[Machine-readable hardware designs]
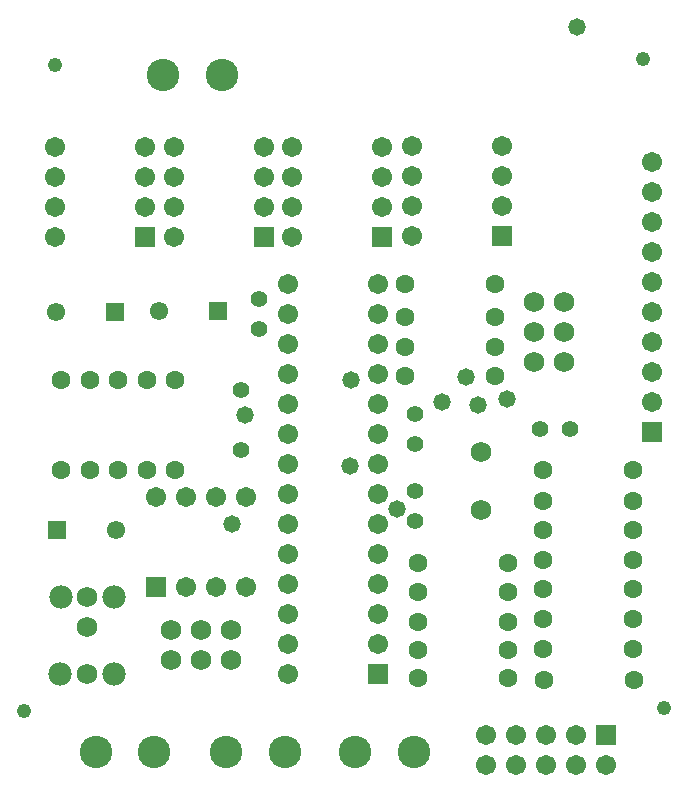
<source format=gbs>
%FSAX24Y24*%
%MOIN*%
G70*
G01*
G75*
G04 Layer_Color=16711935*
%ADD10R,0.0591X0.0551*%
%ADD11R,0.0551X0.0591*%
%ADD12C,0.0100*%
%ADD13C,0.0472*%
%ADD14C,0.0400*%
%ADD15C,0.0591*%
%ADD16R,0.0591X0.0591*%
%ADD17C,0.1000*%
%ADD18R,0.0591X0.0591*%
%ADD19C,0.0532*%
%ADD20R,0.0532X0.0532*%
%ADD21C,0.0551*%
%ADD22C,0.0600*%
%ADD23C,0.0700*%
%ADD24C,0.0500*%
%ADD25C,0.0236*%
%ADD26C,0.0098*%
%ADD27C,0.0079*%
%ADD28R,0.0671X0.0631*%
%ADD29R,0.0631X0.0671*%
%ADD30C,0.0552*%
%ADD31C,0.0480*%
%ADD32C,0.0671*%
%ADD33R,0.0671X0.0671*%
%ADD34C,0.1080*%
%ADD35R,0.0671X0.0671*%
%ADD36C,0.0612*%
%ADD37R,0.0612X0.0612*%
%ADD38C,0.0631*%
%ADD39C,0.0680*%
%ADD40C,0.0780*%
%ADD41C,0.0580*%
D30*
X017050Y023600D02*
D03*
Y021600D02*
D03*
X017650Y025650D02*
D03*
Y026650D02*
D03*
X022850Y020250D02*
D03*
Y019250D02*
D03*
Y022800D02*
D03*
Y021800D02*
D03*
X027000Y022300D02*
D03*
X028000D02*
D03*
D31*
X031150Y013000D02*
D03*
X009800Y012900D02*
D03*
X010850Y034450D02*
D03*
X030450Y034650D02*
D03*
D32*
X010850Y031700D02*
D03*
Y030700D02*
D03*
Y029700D02*
D03*
Y028700D02*
D03*
X013850Y031700D02*
D03*
Y030700D02*
D03*
Y029700D02*
D03*
X030750Y024200D02*
D03*
Y031200D02*
D03*
Y030200D02*
D03*
Y029200D02*
D03*
Y028200D02*
D03*
Y027200D02*
D03*
Y026200D02*
D03*
Y025200D02*
D03*
Y023200D02*
D03*
X017200Y020050D02*
D03*
X016200D02*
D03*
X015200D02*
D03*
X014200D02*
D03*
X017200Y017050D02*
D03*
X016200D02*
D03*
X015200D02*
D03*
X018750Y031700D02*
D03*
Y030700D02*
D03*
Y029700D02*
D03*
Y028700D02*
D03*
X021750Y031700D02*
D03*
Y030700D02*
D03*
Y029700D02*
D03*
X022750Y031750D02*
D03*
Y030750D02*
D03*
Y029750D02*
D03*
Y028750D02*
D03*
X025750Y031750D02*
D03*
Y030750D02*
D03*
Y029750D02*
D03*
X014800Y031700D02*
D03*
Y030700D02*
D03*
Y029700D02*
D03*
Y028700D02*
D03*
X017800Y031700D02*
D03*
Y030700D02*
D03*
Y029700D02*
D03*
X021600Y015150D02*
D03*
Y016150D02*
D03*
Y017150D02*
D03*
Y018150D02*
D03*
Y019150D02*
D03*
Y020150D02*
D03*
Y021150D02*
D03*
Y022150D02*
D03*
Y023150D02*
D03*
Y024150D02*
D03*
Y025150D02*
D03*
Y026150D02*
D03*
Y027150D02*
D03*
X018600Y014150D02*
D03*
Y015150D02*
D03*
Y016150D02*
D03*
Y017150D02*
D03*
Y018150D02*
D03*
Y019150D02*
D03*
Y020150D02*
D03*
Y021150D02*
D03*
Y022150D02*
D03*
Y023150D02*
D03*
Y024150D02*
D03*
Y025150D02*
D03*
Y026150D02*
D03*
Y027150D02*
D03*
X029200Y011100D02*
D03*
X028200Y012100D02*
D03*
Y011100D02*
D03*
X027200Y012100D02*
D03*
Y011100D02*
D03*
X026200Y012100D02*
D03*
Y011100D02*
D03*
X025200Y012100D02*
D03*
Y011100D02*
D03*
D33*
X013850Y028700D02*
D03*
X021750D02*
D03*
X025750Y028750D02*
D03*
X017800Y028700D02*
D03*
X021600Y014150D02*
D03*
X029200Y012100D02*
D03*
D34*
X014450Y034100D02*
D03*
X016400D02*
D03*
X022800Y011550D02*
D03*
X020850D02*
D03*
X018500D02*
D03*
X016550D02*
D03*
X014150D02*
D03*
X012200D02*
D03*
D35*
X030750Y022200D02*
D03*
X014200Y017050D02*
D03*
D36*
X010866Y026200D02*
D03*
X012884Y018950D02*
D03*
X014316Y026250D02*
D03*
D37*
X012834Y026200D02*
D03*
X010916Y018950D02*
D03*
X016284Y026250D02*
D03*
D38*
X011050Y020950D02*
D03*
Y023950D02*
D03*
X012000D02*
D03*
Y020950D02*
D03*
X012950D02*
D03*
Y023950D02*
D03*
X022950Y016851D02*
D03*
X025950D02*
D03*
X022950Y017835D02*
D03*
X025950D02*
D03*
X022500Y024056D02*
D03*
X025500D02*
D03*
Y025041D02*
D03*
X022500D02*
D03*
Y026025D02*
D03*
X025500D02*
D03*
X030100Y016951D02*
D03*
X027100D02*
D03*
X030100Y017935D02*
D03*
X027100D02*
D03*
Y018919D02*
D03*
X030100D02*
D03*
Y019904D02*
D03*
X027100D02*
D03*
X030100Y020950D02*
D03*
X027100D02*
D03*
X014850D02*
D03*
Y023950D02*
D03*
X013900D02*
D03*
Y020950D02*
D03*
X022950Y014000D02*
D03*
X025950D02*
D03*
X022950Y014950D02*
D03*
X025950D02*
D03*
X022950Y015867D02*
D03*
X025950D02*
D03*
X030150Y013950D02*
D03*
X027150D02*
D03*
X030100Y014982D02*
D03*
X027100D02*
D03*
X030100Y015967D02*
D03*
X027100D02*
D03*
X025500Y027150D02*
D03*
X022500D02*
D03*
D39*
X026800Y024550D02*
D03*
X027800D02*
D03*
Y025550D02*
D03*
X026800D02*
D03*
X027800Y026550D02*
D03*
X026800D02*
D03*
X016700Y014600D02*
D03*
Y015600D02*
D03*
X015700D02*
D03*
Y014600D02*
D03*
X014700Y015600D02*
D03*
Y014600D02*
D03*
X025050Y019600D02*
D03*
Y021550D02*
D03*
X011900Y015700D02*
D03*
Y016700D02*
D03*
Y014150D02*
D03*
D40*
X012800D02*
D03*
X011050Y016700D02*
D03*
X012800D02*
D03*
X011000Y014150D02*
D03*
D41*
X024550Y024050D02*
D03*
X017180Y022780D02*
D03*
X022250Y019650D02*
D03*
X020700Y023950D02*
D03*
X016750Y019150D02*
D03*
X020670Y021080D02*
D03*
X028250Y035700D02*
D03*
X024950Y023100D02*
D03*
X023750Y023210D02*
D03*
X025926Y023300D02*
D03*
M02*

</source>
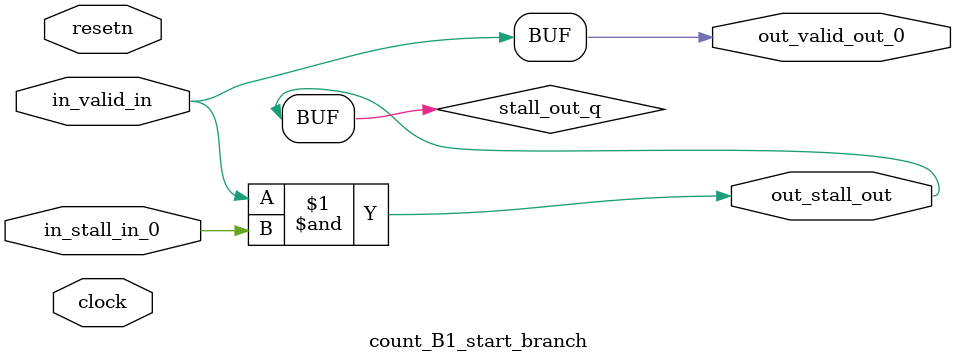
<source format=sv>



(* altera_attribute = "-name AUTO_SHIFT_REGISTER_RECOGNITION OFF; -name MESSAGE_DISABLE 10036; -name MESSAGE_DISABLE 10037; -name MESSAGE_DISABLE 14130; -name MESSAGE_DISABLE 14320; -name MESSAGE_DISABLE 15400; -name MESSAGE_DISABLE 14130; -name MESSAGE_DISABLE 10036; -name MESSAGE_DISABLE 12020; -name MESSAGE_DISABLE 12030; -name MESSAGE_DISABLE 12010; -name MESSAGE_DISABLE 12110; -name MESSAGE_DISABLE 14320; -name MESSAGE_DISABLE 13410; -name MESSAGE_DISABLE 113007; -name MESSAGE_DISABLE 10958" *)
module count_B1_start_branch (
    input wire [0:0] in_stall_in_0,
    input wire [0:0] in_valid_in,
    output wire [0:0] out_stall_out,
    output wire [0:0] out_valid_out_0,
    input wire clock,
    input wire resetn
    );

    wire [0:0] stall_out_q;


    // stall_out(LOGICAL,6)
    assign stall_out_q = in_valid_in & in_stall_in_0;

    // out_stall_out(GPOUT,4)
    assign out_stall_out = stall_out_q;

    // out_valid_out_0(GPOUT,5)
    assign out_valid_out_0 = in_valid_in;

endmodule

</source>
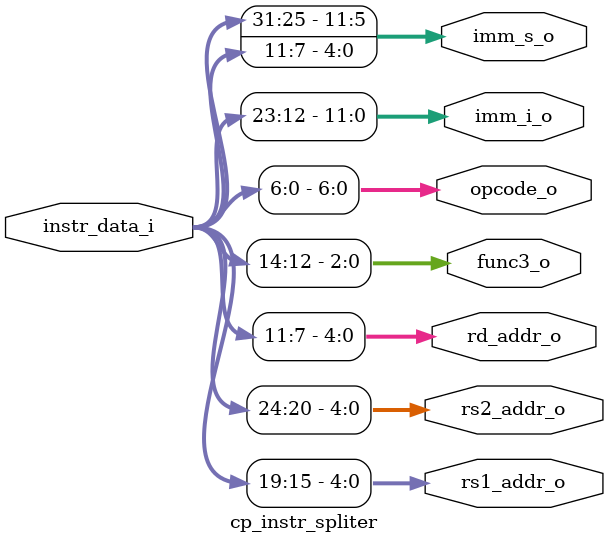
<source format=sv>
module cp_instr_spliter #(
)(
    input  logic [31:0]     instr_data_i,
    output logic [4:0]      rs1_addr_o,
    output logic [4:0]      rs2_addr_o,
    output logic [4:0]      rd_addr_o,
    output logic [2:0]      func3_o,
    output logic [6:0]      opcode_o,
    output logic [11:0]     imm_i_o,
    output logic [11:0]     imm_s_o
);

    always_comb begin
        rs1_addr_o  = instr_data_i[19:15];
        rs2_addr_o  = instr_data_i[24:20];
        rd_addr_o   = instr_data_i[11:7];
        func3_o     = instr_data_i[14:12];
        opcode_o    = instr_data_i[6:0];
        imm_i_o     = instr_data_i[31:12];
        imm_s_o     = {instr_data_i[31:25], instr_data_i[11:7]};
    end
endmodule

</source>
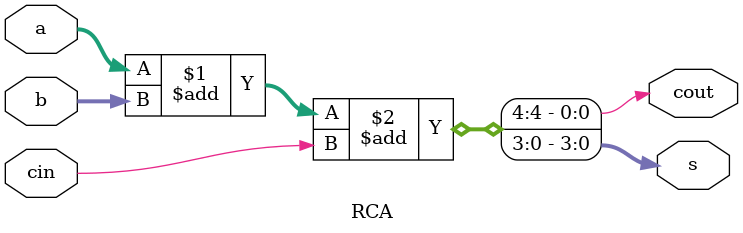
<source format=v>

`timescale 1ns / 1ps
module RCA(a,b,cin,s,cout);

//inpputs
input [3:0]a,b;
input cin;

//outputs
output [3:0]s;
output cout;

//assign statement for sum and carry
assign{cout,s}=a+b+cin;

endmodule


</source>
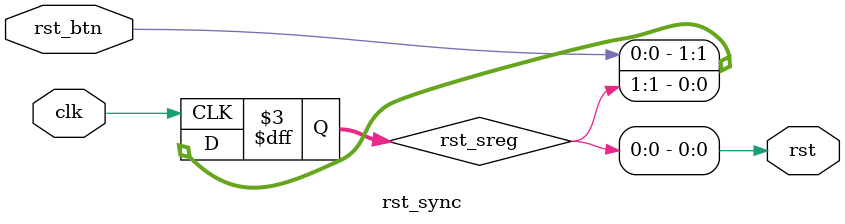
<source format=sv>
`timescale 1ns / 1ps

module rst_sync(
    input logic clk, rst_btn,
    output logic rst
    );
    
logic [1:0] rst_sreg=0; //2FF synchronizer

assign rst = rst_sreg[0];

// synch reset button
always_ff@(posedge clk)
   rst_sreg <= {rst_btn, rst_sreg[1]};

endmodule

</source>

* _PROBLEM TO WORK ON_
In the records above, find each line with the word "cout" and copy it out.

* _RESPONSE_
module RCA(a,b,cin,s,cout);
output cout;
assign{cout,s}=a+b+cin;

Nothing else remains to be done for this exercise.